Tweeting a link to a Deadspin story about Kirk mocking the mixed-race heritage of Rep. Tammy Duckworth (D-IL), Conway wrote, “The same Mark Kirk that unendorsed his party’s presidential nominee and called him out in paid ads? Gotcha. Good luck.”
The same Mark Kirk that unendorsed his party's presidential nominee and called him out in paid ads? Gotcha.
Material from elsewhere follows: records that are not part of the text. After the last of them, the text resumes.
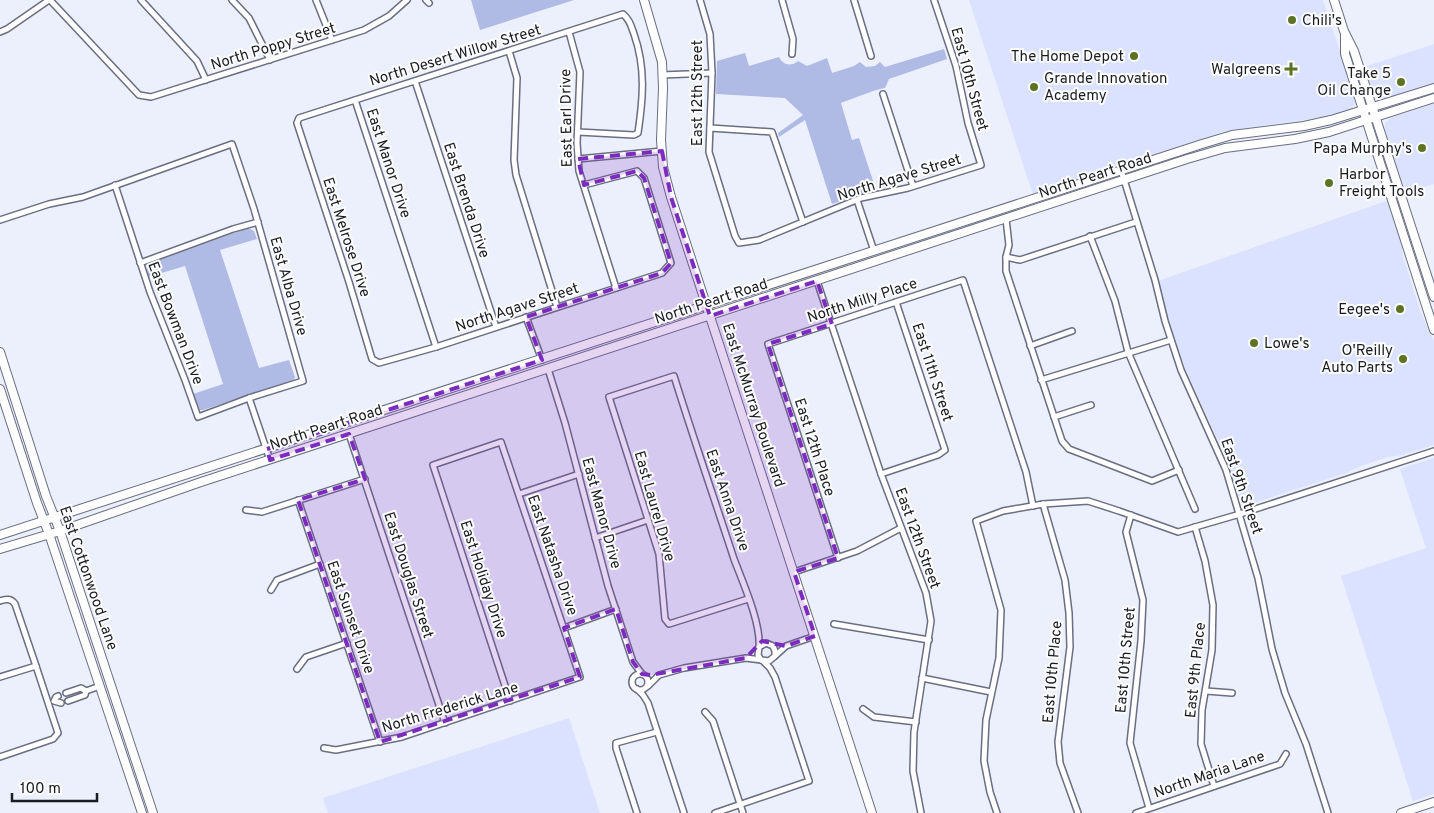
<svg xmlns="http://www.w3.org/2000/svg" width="1434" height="813" font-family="Overpass,sans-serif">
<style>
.built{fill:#dae2ff}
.green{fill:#afbae5}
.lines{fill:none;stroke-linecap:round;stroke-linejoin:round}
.street-casing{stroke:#696e81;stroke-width:8}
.secondary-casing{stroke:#696e81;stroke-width:10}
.primary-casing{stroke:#696e81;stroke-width:10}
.street{stroke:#fff;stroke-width:5}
.secondary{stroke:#fff;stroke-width:8}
.primary{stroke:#fff;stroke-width:8}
.marked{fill:#7b2cbf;fill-opacity:0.2;stroke:#7b2cbf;stroke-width:4;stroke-dasharray:10 6;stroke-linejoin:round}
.poi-dot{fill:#5d7324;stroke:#fdfdfd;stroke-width:2}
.labels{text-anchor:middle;stroke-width:4;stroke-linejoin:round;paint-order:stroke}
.poi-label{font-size:15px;fill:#1a1c23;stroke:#fdfdfd;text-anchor:end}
.street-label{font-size:15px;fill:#1a1c23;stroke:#fdfdfd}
</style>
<rect width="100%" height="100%" fill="#ecf0fd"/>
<!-- built -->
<g class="built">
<path d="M969 0H1323L1355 97V104L1352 109 1346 112 1324 117 1225 131 1156 154 1127 161 1098 174 1045 188 1033 195Z"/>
<path d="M1434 44V83L1385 99 1378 98 1373 95 1364 67Z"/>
<path d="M1434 103V184L1408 192 1400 179 1385 132V123L1392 117Z"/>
<path d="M1389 200 1401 239 1403 257 1421 313 1434 341V445L1403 455 1388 457 1361 466 1346 473 1248 505 1243 504 1240 501 1222 449 1186 370 1166 314 1158 281Z"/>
<path d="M1434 458V794L1413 801 1341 576 1426 548 1400 469Z"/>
<path d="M569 718 600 813H328L323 798Z"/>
</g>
<!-- green -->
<g class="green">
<path d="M471 0H574L480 30Z"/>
<path d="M944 49 947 59 889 79 885 88C879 88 849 100 841 103L852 140 859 138 876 190 832 204 805 120 779 137 778 133 803 115 785 98 716 94 717 61 745 53 749 66 779 57C783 65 791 67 798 61L807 66 827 58 832 73 854 66 860 62 866 67 875 66 880 62 885 67Z"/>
<path d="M248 228 254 231 257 239 220 250 259 368 289 360 295 377 294 380 203 410H200L193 394 223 384 185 266 148 277 147 266 150 263Z"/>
</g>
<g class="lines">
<!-- street casing -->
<g class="street-casing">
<g id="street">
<path d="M50 0 139 95 151 97 364 30 389 16 407 0"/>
<path d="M141 0 197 61 206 80"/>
<path d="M232 0 249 18 270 60"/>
<path d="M316 0 332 40"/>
<path d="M426 0 429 3"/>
<path d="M700 0 710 34 712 73 709 152 735 236 739 243 759 240 861 198 908 188 981 165 968 123 956 66 934 0"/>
<path d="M782 0 793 39 792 54"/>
<path d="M854 0 871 56"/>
<path d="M0 32 7 29 49 0"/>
<path d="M569 32 580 72 577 143 579 171 616 288"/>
<path d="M509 51 517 78 514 160 516 175 557 307"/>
<path d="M662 75 712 73"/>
<path d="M415 81 496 327"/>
<path d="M883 94 913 186"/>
<path d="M355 100 436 347"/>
<path d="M710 128 772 132 803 222"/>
<path d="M578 132 634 135 638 133C643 99 646 68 634 34 631 26 630 20 623 14L299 118 297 123 349 282 372 359 379 363 436 347 662 273 671 263 644 178 637 171 584 185"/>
<path d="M578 159 662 151"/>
<path d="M1121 170 1155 280 1165 321 1181 370 1226 470 1258 578 1272 649 1285 693 1306 744 1328 813"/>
<path d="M857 200 874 251"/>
<path d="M1006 219 1009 245 1006 257V271L1062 441 1069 449 1152 481 1179 470"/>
<path d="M0 220 49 204 83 197 232 144 254 209 303 381 249 398 198 417 185 380 150 292 115 185"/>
<path d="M1090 236 1115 301 1128 352 1195 509"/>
<path d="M1006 257 1020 260 1136 222"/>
<path d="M140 263 233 229 258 222"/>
<path d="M817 281 881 474 926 593 931 621 914 732 913 771 921 813"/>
<path d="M526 317 542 360"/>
<path d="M1030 346 1072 331"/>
<path d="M548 369 565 423 608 586 633 662 642 674"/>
<path d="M1041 380 1171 340"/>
<path d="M249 398 270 460"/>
<path d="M1054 417 1091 405"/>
<path d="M349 434 445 723"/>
<path d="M881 474 938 455 945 450 896 302"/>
<path d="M519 494 579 474"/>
<path d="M298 500 380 742"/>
<path d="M1043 504 1065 580 1069 613 1070 647 1058 742 1060 763 1078 813"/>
<path d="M246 510 262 512 365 479"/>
<path d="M1131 515 1126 532 1143 600 1141 641 1130 743 1149 808"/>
<path d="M1195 527 1205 561 1213 605 1212 650 1202 710 1201 744 1214 786"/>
<path d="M595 538 648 520"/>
<path d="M838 558 768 344 963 280 1026 472 1033 506"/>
<path d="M794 572 857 551 901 528"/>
<path d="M271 590 277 580 320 564"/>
<path d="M748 599 669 624 665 619 659 554 609 397 674 376C693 437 714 498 734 559 743 583 761 623 759 647"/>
<path d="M0 601C6 599 11 598 15 604L36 666"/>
<path d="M834 624 929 640"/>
<path d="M564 628 616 609"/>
<path d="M775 656 786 646 815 636"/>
<path d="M297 669 306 657 347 643"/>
<circle cx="640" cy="682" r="8"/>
<path d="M0 677 36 666 58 733 53 739 0 757"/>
<path d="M922 678 991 692"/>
<path d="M648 686 659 675 684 668 746 658 769 661 775 656V651L773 646 766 643 759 647 758 655 761 660"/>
<path d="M637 689 643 695 648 703 684 813"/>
<path d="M86 691 100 686"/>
<path d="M1206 691 1232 693"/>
<path d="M66 693 81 688 86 691 85 695 68 701"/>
<path d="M58 696 56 697 54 701 61 703"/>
<path d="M863 709 874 717 916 722"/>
<path d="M705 712 713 721 743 813"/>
<path d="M324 748 336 750 402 737 580 677 501 442 433 465 510 701"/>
<path d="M637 813 616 748V743L657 732"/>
<path d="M715 813 809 781 775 677 770 668 763 661"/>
<path d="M997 813 990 792 984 761 986 720 999 658 1001 610 976 521 1003 511 1043 504 1088 501 1119 511 1178 532 1240 514 1434 451"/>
<path d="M1136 813 1280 764 1286 754"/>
</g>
</g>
<!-- secondary casing -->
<g class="secondary-casing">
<g id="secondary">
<path d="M644 0 662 62 663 88 661 140 663 167 671 197 872 813"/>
<path d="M0 352 46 496 60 531 153 813"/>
<path d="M0 389 37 503 49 534 142 813"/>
<path d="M0 535 1202 144 1232 135 1304 126 1331 120 1434 88"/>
<path d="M0 549 60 531 201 482 1187 159 1225 148 1295 139 1329 132 1434 98"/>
<path d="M1401 813 1434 802"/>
</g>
</g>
<!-- primary casing -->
<g class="primary-casing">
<g id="primary">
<path d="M1334 0 1344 31 1354 51 1434 297"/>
<path d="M1345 36V54L1434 330"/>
</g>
</g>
<!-- street -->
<use href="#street" class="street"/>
<!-- secondary -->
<use href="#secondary" class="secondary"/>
<!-- primary -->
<use href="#primary" class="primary"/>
</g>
<!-- marked area -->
<path class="marked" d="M662 151 671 197 710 316 817 281 832 324 768 344 838 558 794 572 815 636 786 646 762 641 746 658 651 675 642 674 633 662 616 609 564 628 580 677 380 742 298 500 365 479 349 434 270 460 267 449 542 360 526 317 662 273 671 263 644 178 637 171 584 185 578 159Z"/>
<!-- markers -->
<g class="poi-dot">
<circle cx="1292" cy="20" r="5"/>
<circle cx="1134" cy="56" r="5"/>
<path d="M1288.5 61.5h5v5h5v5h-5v5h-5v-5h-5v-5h5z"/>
<circle cx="1401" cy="82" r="5"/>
<circle cx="1034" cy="87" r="5"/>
<circle cx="1422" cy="148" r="5"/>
<circle cx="1329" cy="183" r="5"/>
<circle cx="1400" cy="309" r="5"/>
<circle cx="1254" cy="343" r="5"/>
<circle cx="1403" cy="359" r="5"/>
</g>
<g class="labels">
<!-- poi labels -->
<g class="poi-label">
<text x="1302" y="25" text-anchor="start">Chili's</text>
<text x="1124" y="61">The Home Depot</text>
<text x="1281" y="74">Walgreens</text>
<text x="1391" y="78">Take 5<tspan x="1391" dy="17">Oil Change</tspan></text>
<text x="1044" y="83" text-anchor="start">Grande Innovation<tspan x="1044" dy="17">Academy</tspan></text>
<text x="1412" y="153">Papa Murphy's</text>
<text x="1339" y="179" text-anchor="start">Harbor<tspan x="1339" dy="17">Freight Tools</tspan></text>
<text x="1390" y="314">Eegee's</text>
<text x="1264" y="348" text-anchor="start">Lowe's</text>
<text x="1393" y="355">O'Reilly<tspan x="1393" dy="17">Auto Parts</tspan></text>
</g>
<!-- street labels -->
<g class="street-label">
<text transform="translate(273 46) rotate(-17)" y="5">North Poppy Street</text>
<text transform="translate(455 55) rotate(-17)" y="5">North Desert Willow Street</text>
<text transform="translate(970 79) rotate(75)" y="5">East 10th Street</text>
<text transform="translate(697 93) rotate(-90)" y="5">East 12th Street</text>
<text transform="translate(566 118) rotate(-91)" y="5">East Earl Drive</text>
<text transform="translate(389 163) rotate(72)" y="5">East Manor Drive</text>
<text transform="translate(1095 175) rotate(-18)" y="5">North Peart Road</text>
<text transform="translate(899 177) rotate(-17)" y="5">North Agave Street</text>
<text transform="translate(467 200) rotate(72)" y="5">East Brenda Drive</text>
<text transform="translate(347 237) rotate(72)" y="5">East Melrose Drive</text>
<text transform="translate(289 286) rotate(74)" y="5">East Alba Drive</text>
<text transform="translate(862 300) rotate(-18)" y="5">North Milly Place</text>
<text transform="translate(711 301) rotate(-18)" y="5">North Peart Road</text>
<text transform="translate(517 307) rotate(-18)" y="5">North Agave Street</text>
<text transform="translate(176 323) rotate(69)" y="5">East Bowman Drive</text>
<text transform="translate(933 372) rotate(72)" y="5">East 11th Street</text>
<text transform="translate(754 405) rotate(72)" y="5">East McMurray Boulevard</text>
<text transform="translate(326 427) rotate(-18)" y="5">North Peart Road</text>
<text transform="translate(815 447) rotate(72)" y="5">East 12th Place</text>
<text transform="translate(1242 486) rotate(71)" y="5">East 9th Street</text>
<text transform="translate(728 500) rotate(71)" y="5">East Anna Drive</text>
<text transform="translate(655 506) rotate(74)" y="5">East Laurel Drive</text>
<text transform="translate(602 513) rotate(75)" y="5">East Manor Drive</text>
<text transform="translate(918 538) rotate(70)" y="5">East 12th Street</text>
<text transform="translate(553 555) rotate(71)" y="5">East Natasha Drive</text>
<text transform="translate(409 575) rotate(72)" y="5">East Douglas Street</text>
<text transform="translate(89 578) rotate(71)" y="5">East Cottonwood Lane</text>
<text transform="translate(484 579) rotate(72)" y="5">East Holiday Drive</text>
<text transform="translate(351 617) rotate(71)" y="5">East Sunset Drive</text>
<text transform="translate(1125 660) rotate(-85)" y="5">East 10th Street</text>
<text transform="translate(1195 670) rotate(-84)" y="5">East 9th Place</text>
<text transform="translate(1052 672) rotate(-85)" y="5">East 10th Place</text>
<text transform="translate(450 707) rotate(-17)" y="5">North Frederick Lane</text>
<text transform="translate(1209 774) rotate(-19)" y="5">North Maria Lane</text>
</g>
</g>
<!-- scale -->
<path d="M12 793v8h85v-8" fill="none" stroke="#1a1c23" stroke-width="2.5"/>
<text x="20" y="793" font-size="15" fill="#1a1c23" stroke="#fdfdfd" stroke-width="4" paint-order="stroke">100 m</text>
</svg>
Good luck. https://t.co/IV7miL317s
— Kellyanne Conway (@KellyannePolls) October 28, 2016
Kirk has struggled to stake out a position on Donald Trump during the 2016 race, first saying he would “absolutely” support the party’s nominee before rescinding his support in June over Trump’s attacks on the “Mexican” heritage of an Indiana-born federal judge.
“Donald Trump's latest statements, in context with past attacks on Hispanics, women and the disabled like me, make it certain that I cannot and will not support my party's nominee for President regardless of the political impact on my candidacy or the Republican Party,” Kirk said at the time.
Yet his remarks at Thursday’s debate are strikingly similar to the Trump comments that made him withdraw his endorsement.
After Duckworth, whose mother is Thai-Chinese and father was born in the U.S., spoke of her family’s decades of military service to the U.S., Kirk snarked, "I had forgotten that your parents came all the way from Thailand to serve George Washington.”
Both Trump and Kirk's criticisms imply that immigrants to the U.S. do not truly qualify as Americans.
Kirk has lagged far behind Duckworth in the historically Democratic-leaning state's Senate race. In one campaign ad promoting his opposition to Trump, Kirk also highlighted his support for abortion rights and holding a vote on President Barack Obama’s Supreme Court nominee.